Вот каким иноземным налетом, вот какой гибкостью и дружественной миру универсальностью отличалась солнечная природа Ра-Горахте, которую так почитал двор; ученые фараона не знали лучшего занятия, чем размышление о ней. Зато Амун-Ра, отец фараона в своем могучем и богатом сокровищами доме в Карнаке, был полной противоположностью Атума-Ра. Он был неподвижен и строг, непримиримо враждебен любому обобщающему рассуждению, неприязнен ко всему иноземному, он застыл в своей приверженности к слепому обычаю, к священной исконности - а ведь при этом он был гораздо моложе, чем онский бог, и, следовательно, древнее оказывалось в данном случае, как это ни парадоксально, гибким и дружественным миру, а новое - несгибаемо-косным.
Поскольку же карнакский Амун косо смотрел на успех, который имел при дворе Атум-Ра-Горахте, Иосиф чувствовал, что тот косо смотрит и на него, чужеземца, исполняющего обязанности слуги и чтеца царедворца; и, учитывая свои выгоды и невыгоды, он вскоре пришел к заключению, что солнечная природа Ра благоприятна ему, а природа Амуна - неблагоприятна и что эта неблагоприятность требует от него большого такта.
Ближайшим к нему воплощением природы Амуна был спесивец Дуду, смотритель одежной.
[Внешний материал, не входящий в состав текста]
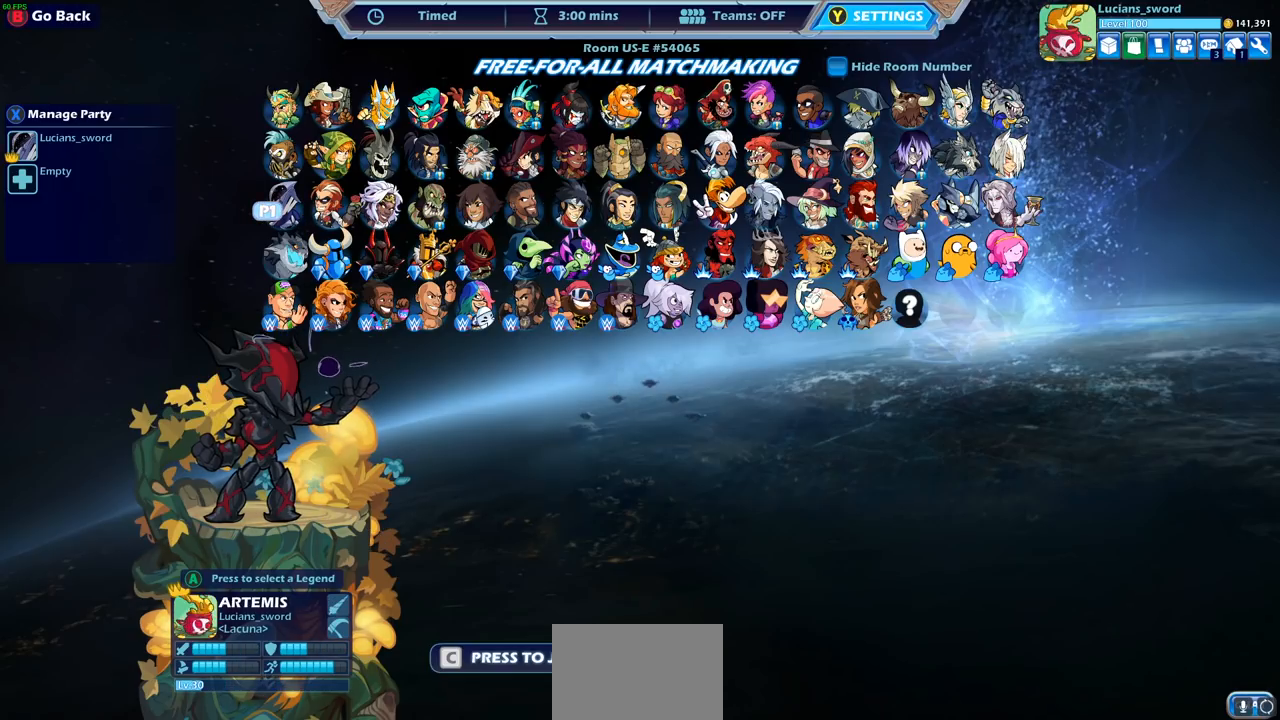
{"buttons": [], "left_stick": "center", "right_stick": "center", "events": [[333, "DPAD_DOWN", "down"], [483, "DPAD_DOWN", "up"]]}
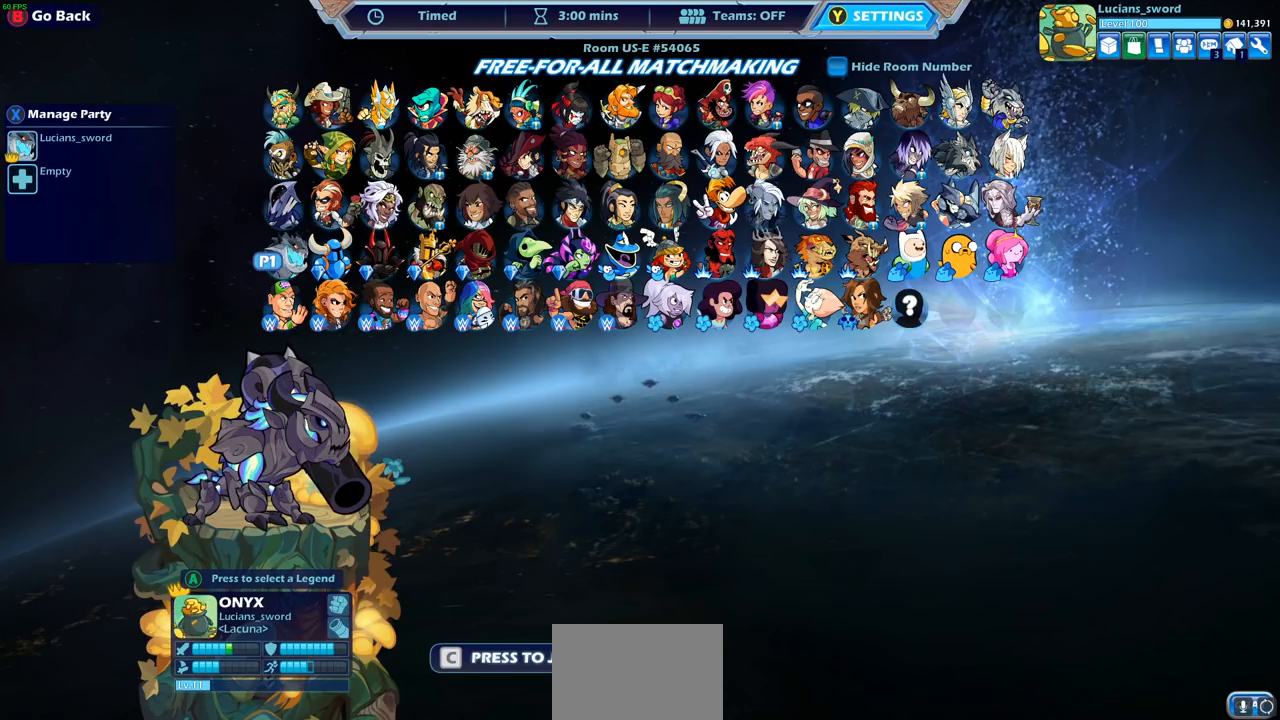
{"buttons": [], "left_stick": "center", "right_stick": "center", "events": []}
Что тот любил его никак не больше, чем себя самого, а значительно меньше, было с самого начала достаточно ясно; невозможно передать, сколько сил ушло у сына Иакова за все это время, за долгие годы, на этого степенного карлика, как старался он, держась отменно учтиво не только с ним, но и с той, что охватывала его одной рукой, с его супругой Цесет, занимавшей в гареме высокое положение, и с его длинными, но уродливыми детьми Эсези и Эбеби, умиротворить его и расположить к себе, как тщательно избегал хотя бы в малейшей степени его ущемить. Кто сомневается в том, что при отношениях, сложившихся у него с Потифаром благодаря определенным услугам согревающе-отрадного свойства, Иосифу ничего не стоило оттеснить Дуду и стать самому смотрителем платья? Ведь господин был только рад лишнему поводу приблизить его к своей особе, и можно даже с уверенностью сказать, что он без всяких просьб, по собственному почину, предлагал ему должность главного гардеробщика, тем более что этого чванного карлика, как Иосиф заметил, а еще раньше заключил по неприязни к Дуду верного управляющего, Петепра совершенно не выносил. Но столь же решительно, как и скромно Иосиф отклонил это предложение, во-первых, потому, что, готовясь к деятельности обобщающего характера, он не должен был брать на себя новых обязанностей личного слуги, а еще, как он подчеркнул, потому, что не хотел и не мог заставить себя перейти дорогу этому достойному человечку.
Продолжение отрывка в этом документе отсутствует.